▶ _What you will do_: When the line containing "127 236 17.92" appears in the data below, begin copying there and stop only after the line containing "69 105 35.12".

(Stored data entries)
++++++++++

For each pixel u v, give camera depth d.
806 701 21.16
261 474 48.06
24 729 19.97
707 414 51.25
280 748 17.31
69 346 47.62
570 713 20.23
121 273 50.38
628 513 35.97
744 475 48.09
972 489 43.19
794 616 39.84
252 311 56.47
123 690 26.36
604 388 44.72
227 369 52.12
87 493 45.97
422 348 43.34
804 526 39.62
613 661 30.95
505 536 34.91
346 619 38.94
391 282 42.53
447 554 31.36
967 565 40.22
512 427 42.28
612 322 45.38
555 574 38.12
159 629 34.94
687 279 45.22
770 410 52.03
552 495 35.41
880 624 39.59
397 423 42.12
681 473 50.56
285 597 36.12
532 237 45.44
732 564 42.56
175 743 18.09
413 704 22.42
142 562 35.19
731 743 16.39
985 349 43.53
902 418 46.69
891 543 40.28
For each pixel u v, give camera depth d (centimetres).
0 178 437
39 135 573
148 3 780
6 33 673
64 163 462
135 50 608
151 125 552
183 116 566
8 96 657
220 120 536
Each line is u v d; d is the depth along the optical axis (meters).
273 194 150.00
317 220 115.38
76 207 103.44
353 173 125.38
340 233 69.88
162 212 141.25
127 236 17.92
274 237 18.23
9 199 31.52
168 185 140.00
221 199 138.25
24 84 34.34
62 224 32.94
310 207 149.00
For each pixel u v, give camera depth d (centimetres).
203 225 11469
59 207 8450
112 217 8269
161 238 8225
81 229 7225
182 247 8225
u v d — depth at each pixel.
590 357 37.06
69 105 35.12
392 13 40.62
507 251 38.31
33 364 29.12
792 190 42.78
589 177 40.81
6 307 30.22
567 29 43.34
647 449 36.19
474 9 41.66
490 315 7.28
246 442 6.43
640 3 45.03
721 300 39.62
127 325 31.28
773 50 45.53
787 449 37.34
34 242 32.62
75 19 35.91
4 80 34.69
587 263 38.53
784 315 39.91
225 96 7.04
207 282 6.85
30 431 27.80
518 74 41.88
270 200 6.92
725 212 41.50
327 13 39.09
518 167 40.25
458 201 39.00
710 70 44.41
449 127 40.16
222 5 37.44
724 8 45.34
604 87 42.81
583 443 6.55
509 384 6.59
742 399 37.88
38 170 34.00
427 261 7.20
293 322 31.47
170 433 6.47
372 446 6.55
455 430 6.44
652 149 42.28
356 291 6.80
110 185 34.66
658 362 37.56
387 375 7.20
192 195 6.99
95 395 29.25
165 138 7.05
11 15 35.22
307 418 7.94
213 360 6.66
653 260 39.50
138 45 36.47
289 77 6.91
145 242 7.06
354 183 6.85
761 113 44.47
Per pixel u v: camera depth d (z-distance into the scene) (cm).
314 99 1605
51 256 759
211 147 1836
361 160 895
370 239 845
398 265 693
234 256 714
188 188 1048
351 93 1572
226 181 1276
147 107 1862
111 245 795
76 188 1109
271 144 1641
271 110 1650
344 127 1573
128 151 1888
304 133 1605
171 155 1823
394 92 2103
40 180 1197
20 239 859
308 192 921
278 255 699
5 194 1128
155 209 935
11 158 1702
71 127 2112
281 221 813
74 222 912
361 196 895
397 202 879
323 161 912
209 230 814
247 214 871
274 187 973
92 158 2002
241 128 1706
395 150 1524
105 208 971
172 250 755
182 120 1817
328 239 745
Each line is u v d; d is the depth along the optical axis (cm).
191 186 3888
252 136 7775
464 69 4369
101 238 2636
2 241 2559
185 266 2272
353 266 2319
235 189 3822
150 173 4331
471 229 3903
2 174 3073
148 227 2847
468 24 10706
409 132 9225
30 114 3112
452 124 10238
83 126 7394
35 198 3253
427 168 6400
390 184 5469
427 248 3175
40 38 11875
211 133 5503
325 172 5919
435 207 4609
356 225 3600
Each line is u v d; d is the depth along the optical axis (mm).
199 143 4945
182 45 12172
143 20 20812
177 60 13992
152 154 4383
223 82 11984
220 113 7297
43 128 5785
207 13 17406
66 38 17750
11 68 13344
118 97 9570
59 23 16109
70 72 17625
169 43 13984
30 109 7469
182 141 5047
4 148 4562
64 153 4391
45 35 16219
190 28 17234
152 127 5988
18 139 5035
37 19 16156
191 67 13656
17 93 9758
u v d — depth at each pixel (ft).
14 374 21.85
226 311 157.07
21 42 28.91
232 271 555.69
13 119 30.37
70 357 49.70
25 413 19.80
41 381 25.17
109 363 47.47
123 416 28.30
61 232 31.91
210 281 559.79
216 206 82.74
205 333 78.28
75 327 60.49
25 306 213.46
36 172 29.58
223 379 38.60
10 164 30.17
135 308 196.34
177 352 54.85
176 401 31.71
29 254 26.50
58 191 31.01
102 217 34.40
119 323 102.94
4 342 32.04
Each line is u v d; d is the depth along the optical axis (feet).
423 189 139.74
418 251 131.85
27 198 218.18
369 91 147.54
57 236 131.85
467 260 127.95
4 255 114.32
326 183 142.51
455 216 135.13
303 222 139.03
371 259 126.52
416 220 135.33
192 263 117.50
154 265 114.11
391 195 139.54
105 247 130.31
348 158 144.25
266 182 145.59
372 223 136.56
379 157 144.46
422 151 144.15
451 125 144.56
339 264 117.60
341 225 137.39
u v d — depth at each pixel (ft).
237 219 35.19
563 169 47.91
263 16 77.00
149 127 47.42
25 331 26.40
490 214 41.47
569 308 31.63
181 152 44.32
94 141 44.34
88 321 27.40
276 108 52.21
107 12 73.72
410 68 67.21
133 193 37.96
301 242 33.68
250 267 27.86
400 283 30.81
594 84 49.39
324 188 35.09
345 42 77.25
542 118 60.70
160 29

++++++++++

▶ _Written reply_:
127 236 17.92
274 237 18.23
9 199 31.52
168 185 140.00
221 199 138.25
24 84 34.34
62 224 32.94
310 207 149.00
For each pixel u v, give camera depth d (centimetres).
203 225 11469
59 207 8450
112 217 8269
161 238 8225
81 229 7225
182 247 8225
u v d — depth at each pixel.
590 357 37.06
69 105 35.12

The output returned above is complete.